A lightning strike forced a plane originating from Comox to perform an emergency landing in Vancouver on Sept. 18.
Shortly before 7:30 p.m. Monday night, Pacific Coastal Airlines flight 713 was hit by lightning, about 20 minutes outside of Vancouver International Airport (YVR). Twenty-seven passengers and three crew members were aboard the flight, which departed from Comox Valley Airport (YQQ) at 7:07 p.m.
“An aircraft declared emergency landing. Has landed safely. No impact to airport operations,” tweeted Vancouver Airport following the incident.
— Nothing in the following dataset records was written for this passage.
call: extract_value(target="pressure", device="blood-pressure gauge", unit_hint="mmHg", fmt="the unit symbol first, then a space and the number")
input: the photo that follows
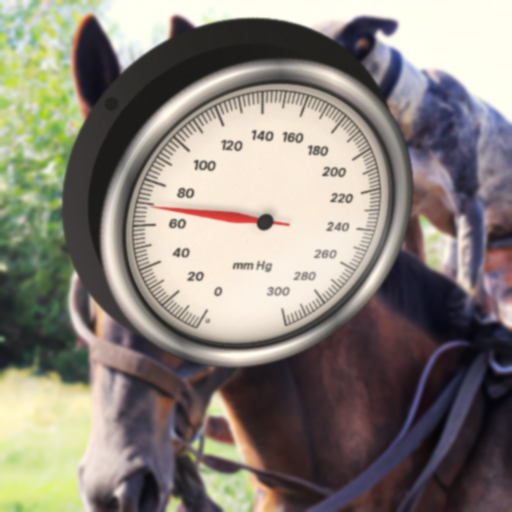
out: mmHg 70
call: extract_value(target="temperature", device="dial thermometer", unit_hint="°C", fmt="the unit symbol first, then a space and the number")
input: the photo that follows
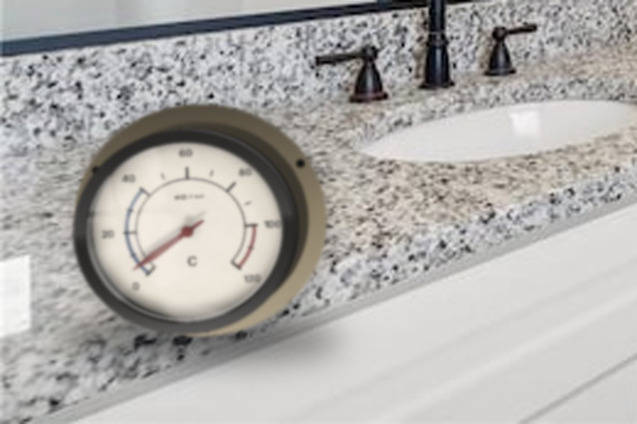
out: °C 5
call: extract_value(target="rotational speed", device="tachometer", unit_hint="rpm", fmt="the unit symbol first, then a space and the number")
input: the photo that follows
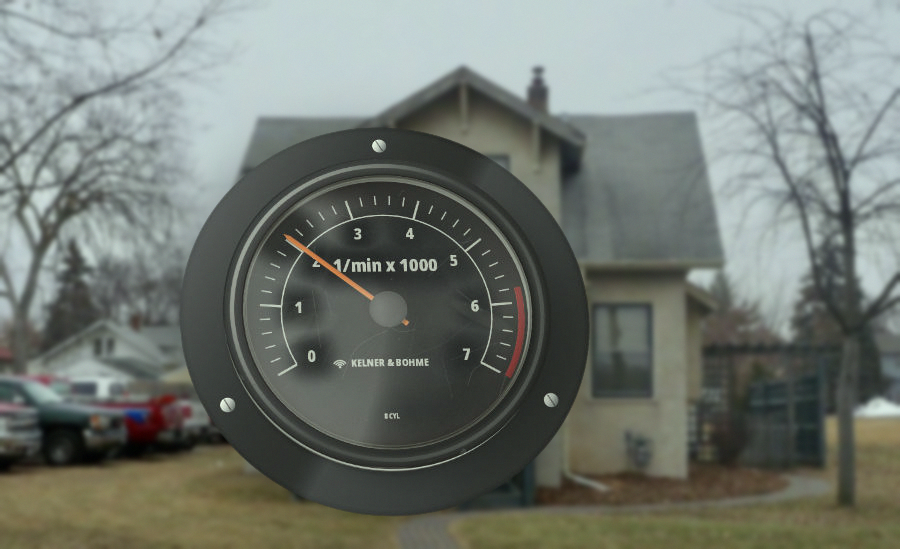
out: rpm 2000
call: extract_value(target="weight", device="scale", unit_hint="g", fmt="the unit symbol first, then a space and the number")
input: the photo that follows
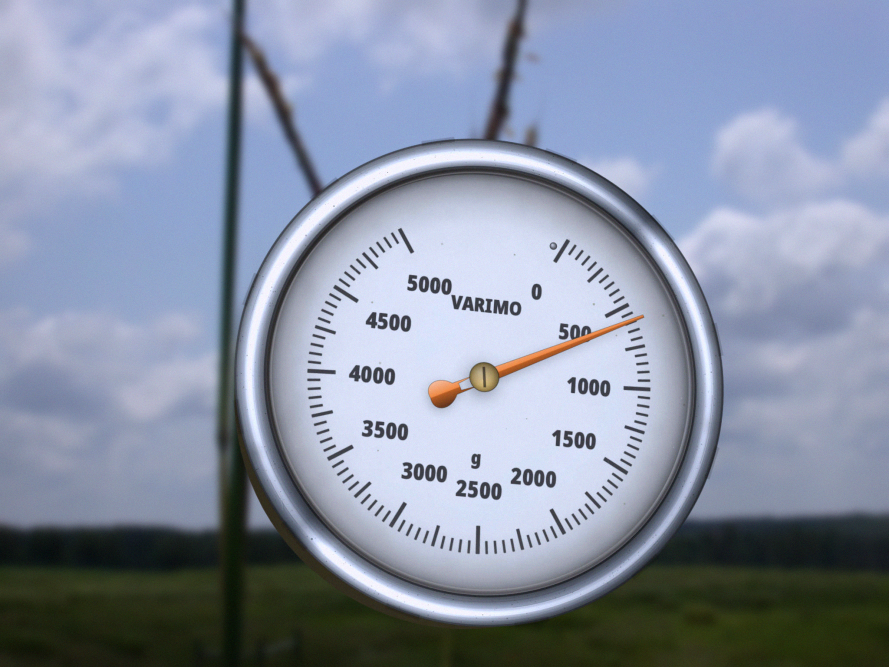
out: g 600
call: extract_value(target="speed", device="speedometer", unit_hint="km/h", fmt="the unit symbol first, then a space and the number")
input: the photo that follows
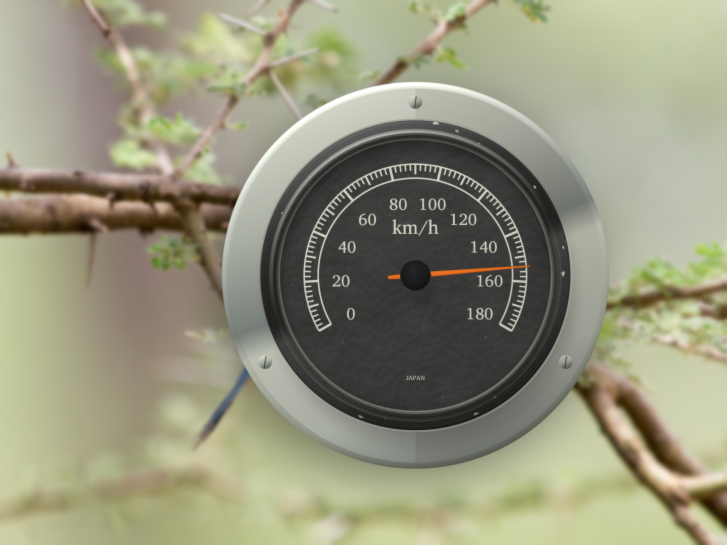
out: km/h 154
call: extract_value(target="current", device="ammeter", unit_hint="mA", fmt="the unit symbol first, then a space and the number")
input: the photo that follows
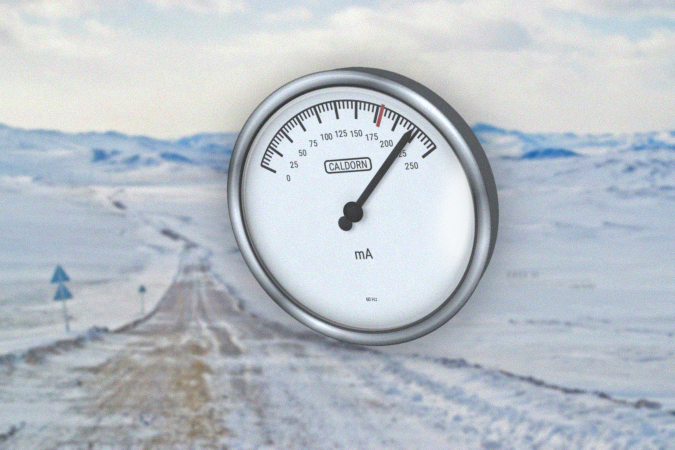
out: mA 220
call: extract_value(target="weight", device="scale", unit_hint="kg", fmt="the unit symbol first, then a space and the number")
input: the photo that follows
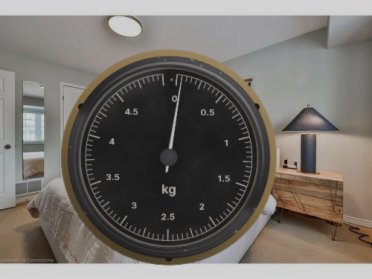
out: kg 0.05
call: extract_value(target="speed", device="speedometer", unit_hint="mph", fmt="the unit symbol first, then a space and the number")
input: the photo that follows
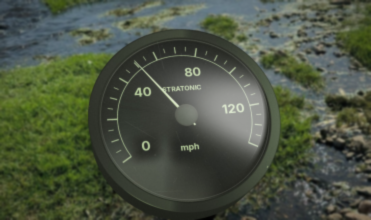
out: mph 50
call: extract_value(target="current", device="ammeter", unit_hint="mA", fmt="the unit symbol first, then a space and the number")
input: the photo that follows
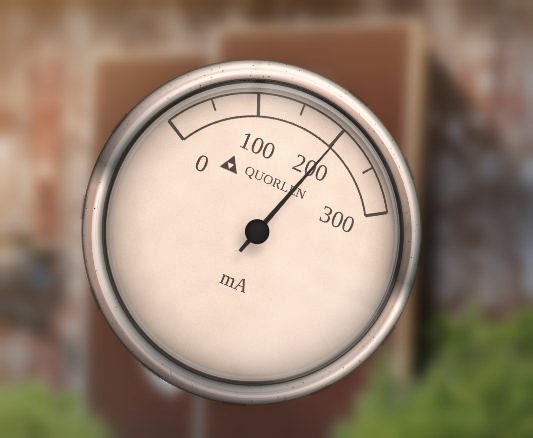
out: mA 200
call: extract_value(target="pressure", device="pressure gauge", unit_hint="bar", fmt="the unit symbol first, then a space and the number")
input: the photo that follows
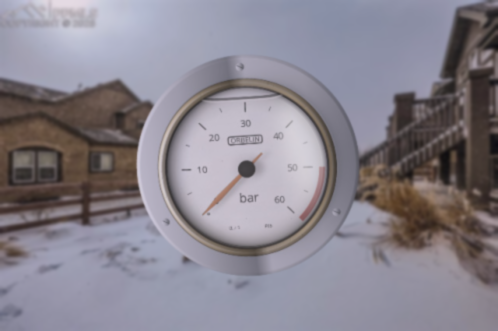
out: bar 0
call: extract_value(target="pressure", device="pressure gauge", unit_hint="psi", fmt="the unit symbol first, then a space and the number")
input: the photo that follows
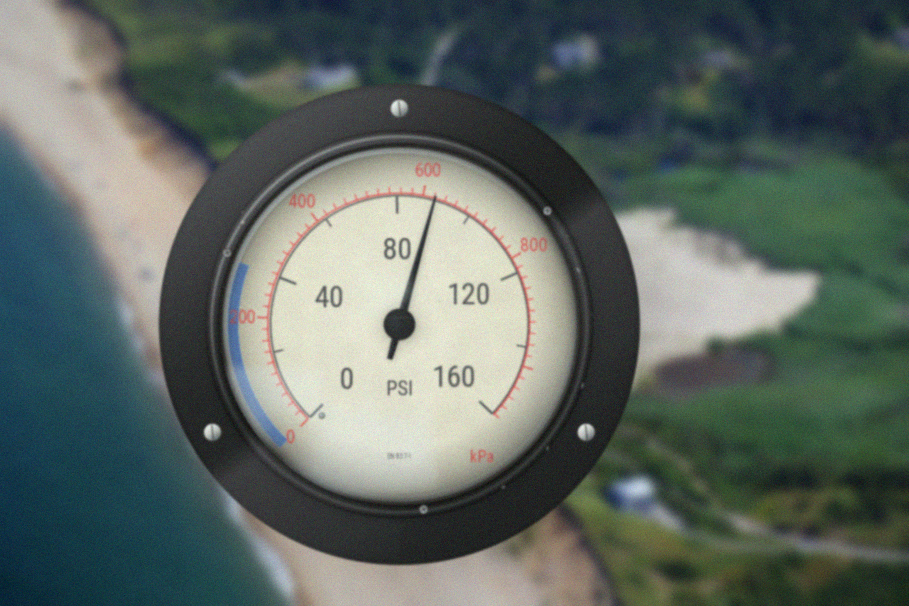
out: psi 90
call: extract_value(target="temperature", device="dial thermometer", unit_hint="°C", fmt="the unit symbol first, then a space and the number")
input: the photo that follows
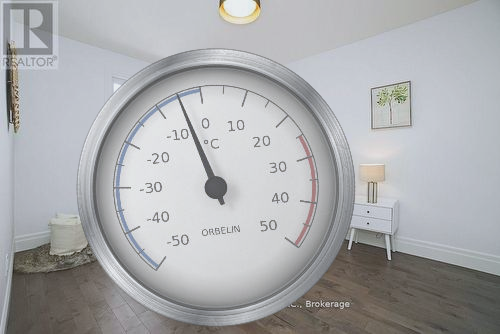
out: °C -5
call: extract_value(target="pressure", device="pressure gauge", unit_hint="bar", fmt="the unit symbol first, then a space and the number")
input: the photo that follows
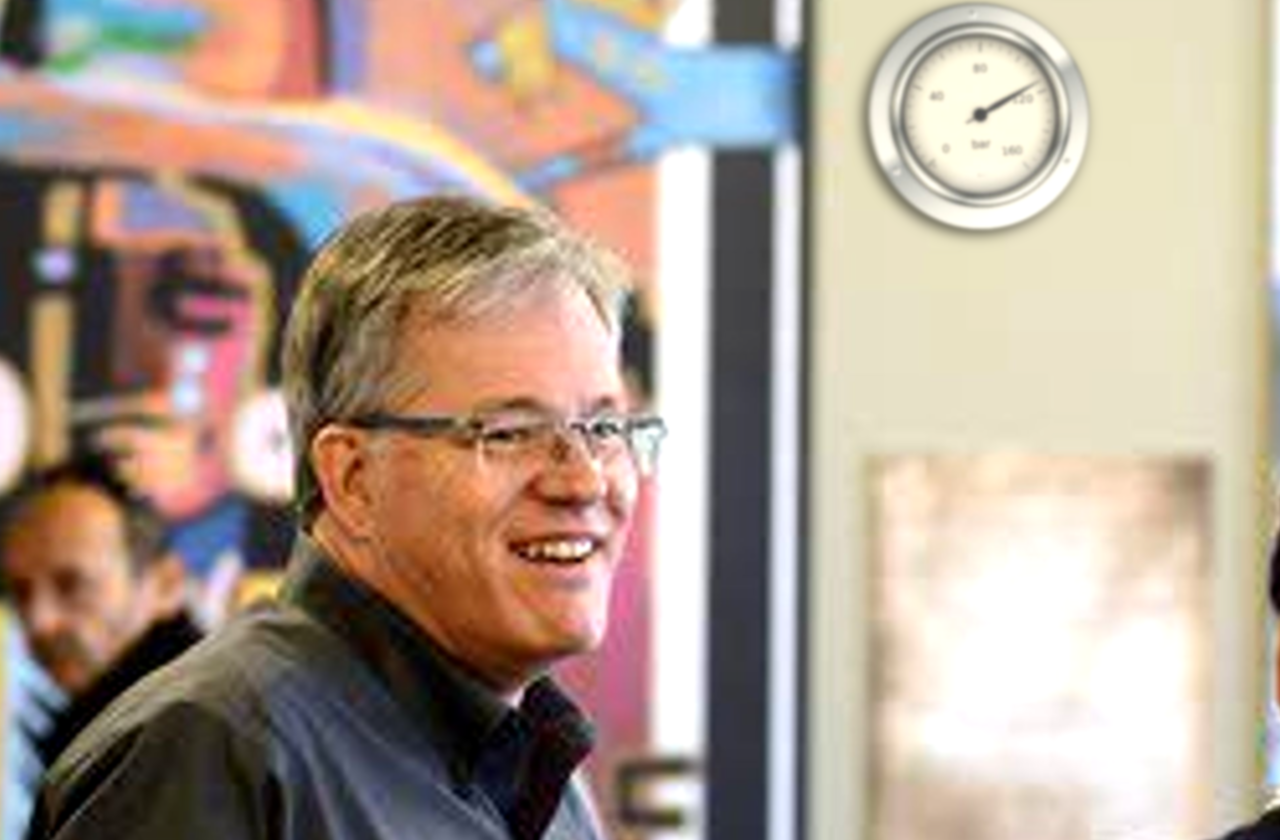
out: bar 115
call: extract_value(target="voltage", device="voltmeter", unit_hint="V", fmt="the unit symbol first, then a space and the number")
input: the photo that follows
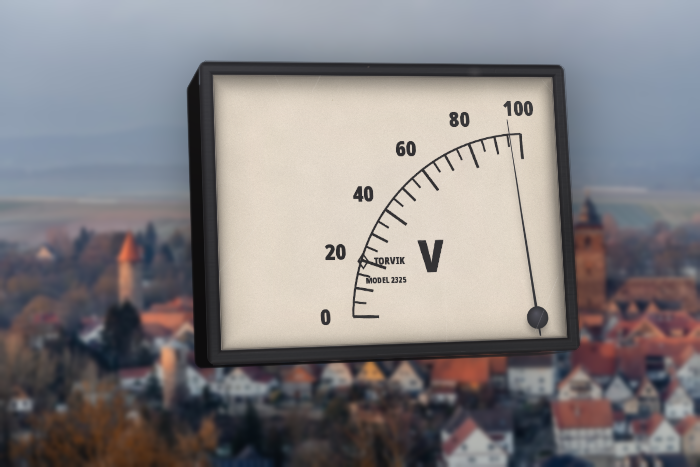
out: V 95
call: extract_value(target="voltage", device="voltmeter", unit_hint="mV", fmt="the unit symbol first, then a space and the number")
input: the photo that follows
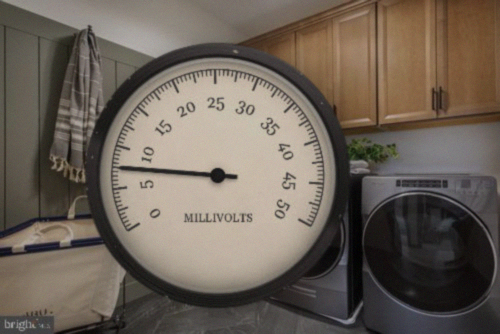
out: mV 7.5
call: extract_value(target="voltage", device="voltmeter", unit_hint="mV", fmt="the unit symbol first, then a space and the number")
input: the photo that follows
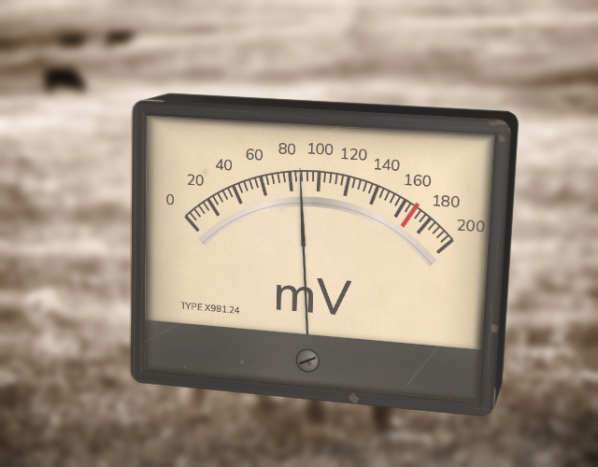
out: mV 88
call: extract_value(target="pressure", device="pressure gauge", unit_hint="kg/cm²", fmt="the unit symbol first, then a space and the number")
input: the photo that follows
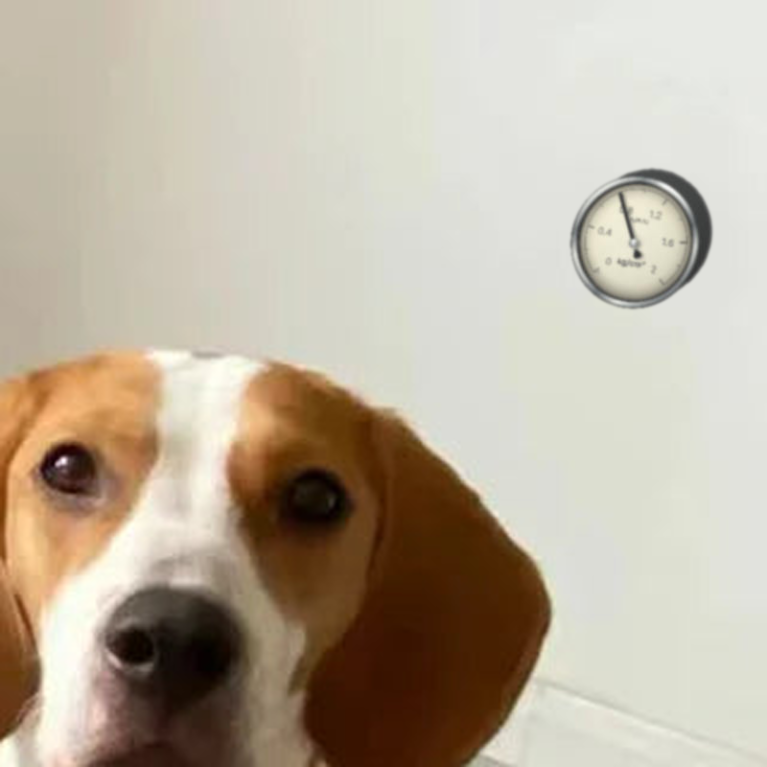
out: kg/cm² 0.8
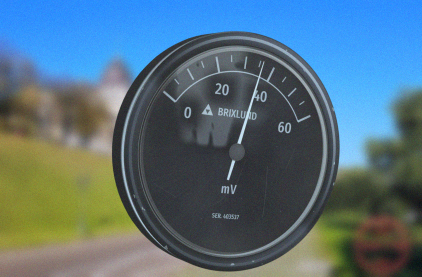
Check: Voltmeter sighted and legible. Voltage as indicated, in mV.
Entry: 35 mV
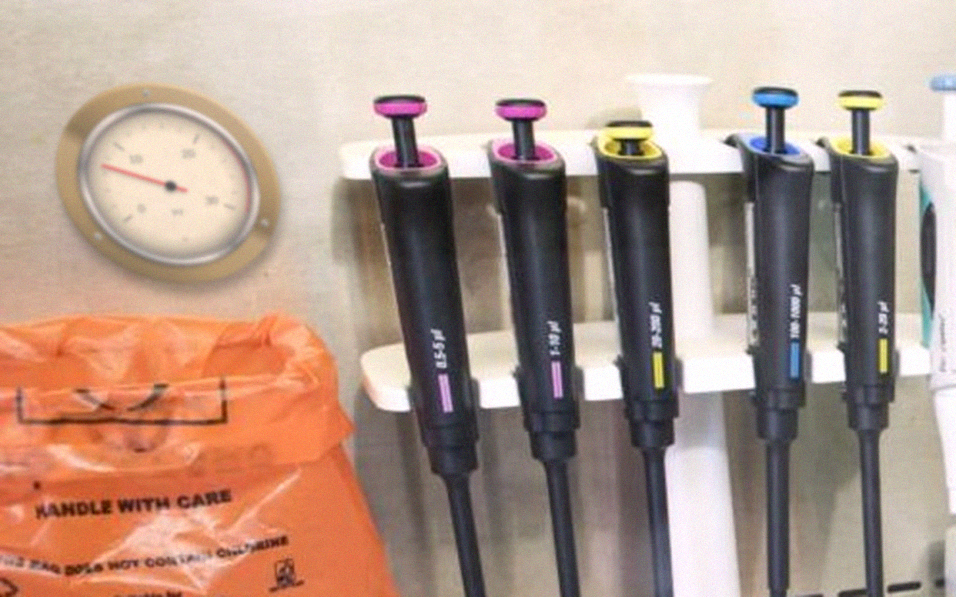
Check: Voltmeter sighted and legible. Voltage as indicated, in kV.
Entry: 7 kV
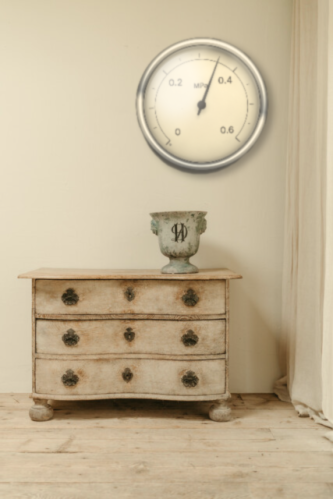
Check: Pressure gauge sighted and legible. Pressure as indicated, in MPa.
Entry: 0.35 MPa
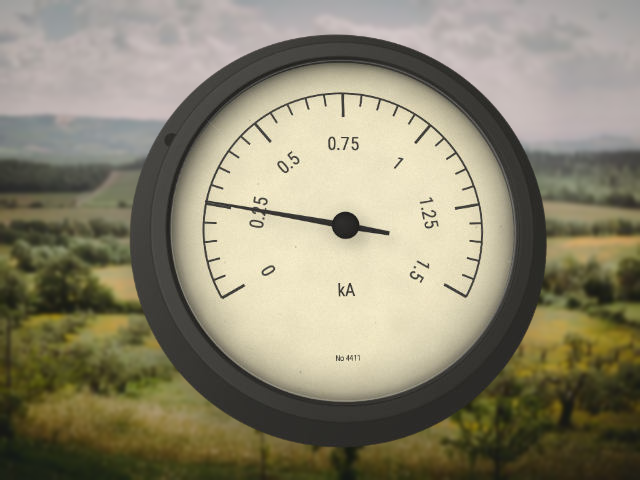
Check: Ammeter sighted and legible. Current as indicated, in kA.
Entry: 0.25 kA
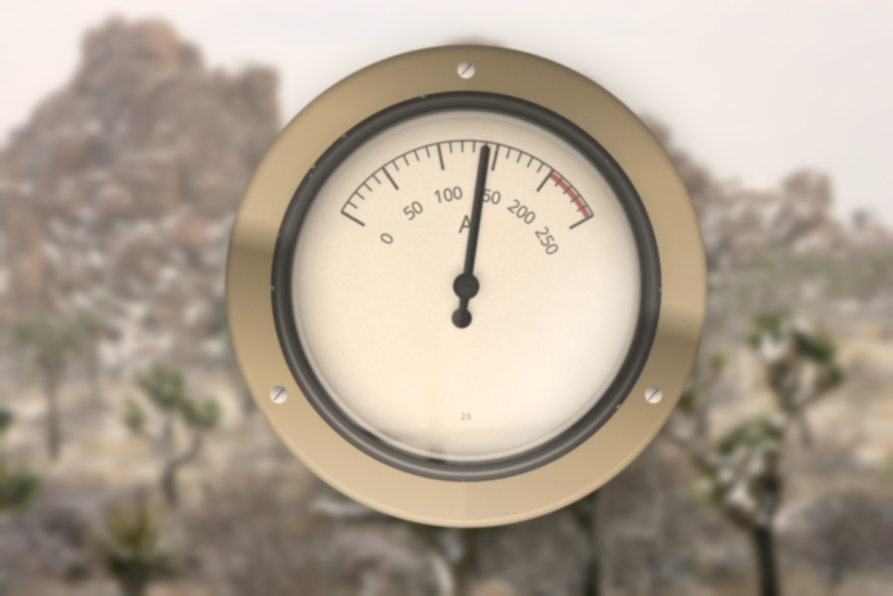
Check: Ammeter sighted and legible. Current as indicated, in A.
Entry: 140 A
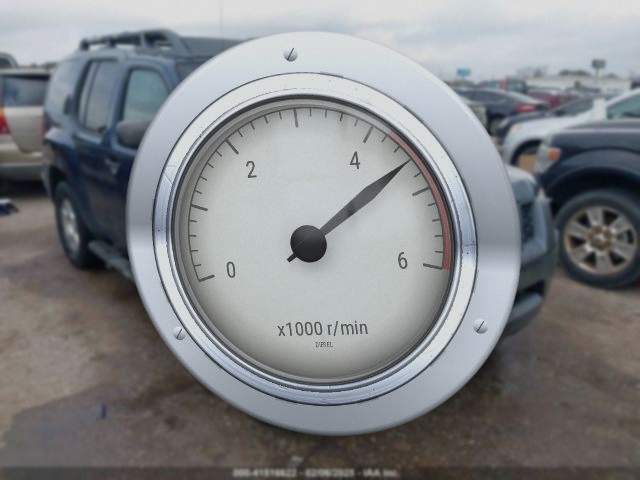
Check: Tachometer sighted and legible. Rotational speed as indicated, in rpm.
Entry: 4600 rpm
An aircraft declared emergency landing. Has landed safely. No impact to airport operations.— Vancouver Airport (@yvrairport) September 19, 2017
Pacific Coastal Airlines spokesperson Kevin Boothroyd said despite an emergency being declared, the pilots were still able to successfully land the plane. (By declaring an emergency, the plane was able to get priority landing from air traffic control).
“The pilots are well trained and — following all their predetermined operational procedures — did exactly the right thing,” he said. “The plane did successfully land at YVR and all the passengers were de-planed.”
There were no injuries reported to passengers. YVR was the plane’s final destination.
Boothroyd said lightning strikes to aircraft, while not common, do happen from time to time.
“All aircrafts are designed with engineering to mitigate strikes from lightning and they do happen,” he said. “In this case the plane took a pretty good hit, but it operated as it should.”
“At all times, the pilots were in full control of the aircraft.”
YQQ chief executive officer Fred Bigelow, who is also a pilot, said his own flights were hit by lightning a few times.
“It catches your attention, usually there’s a flash sometimes … inside the aircraft,” he said. “Usually there’s a tiny little burn-mark where it goes in and a tiny little burn-mark where it goes out.”
He said though it can sound dramatic, lightning strikes are usually not serious.
“The way an aircraft is grounded and the way electricity flows through it and enters and exits an aircraft, other than seeing the flash and feeling a knock, it’s not such a big deal for the occupants of the aircraft.”
The aircraft that was hit is an Saab 340 twin-turboprop. It is 20 metres long with a 21-metre wingspan and a top speed of 463 km/h.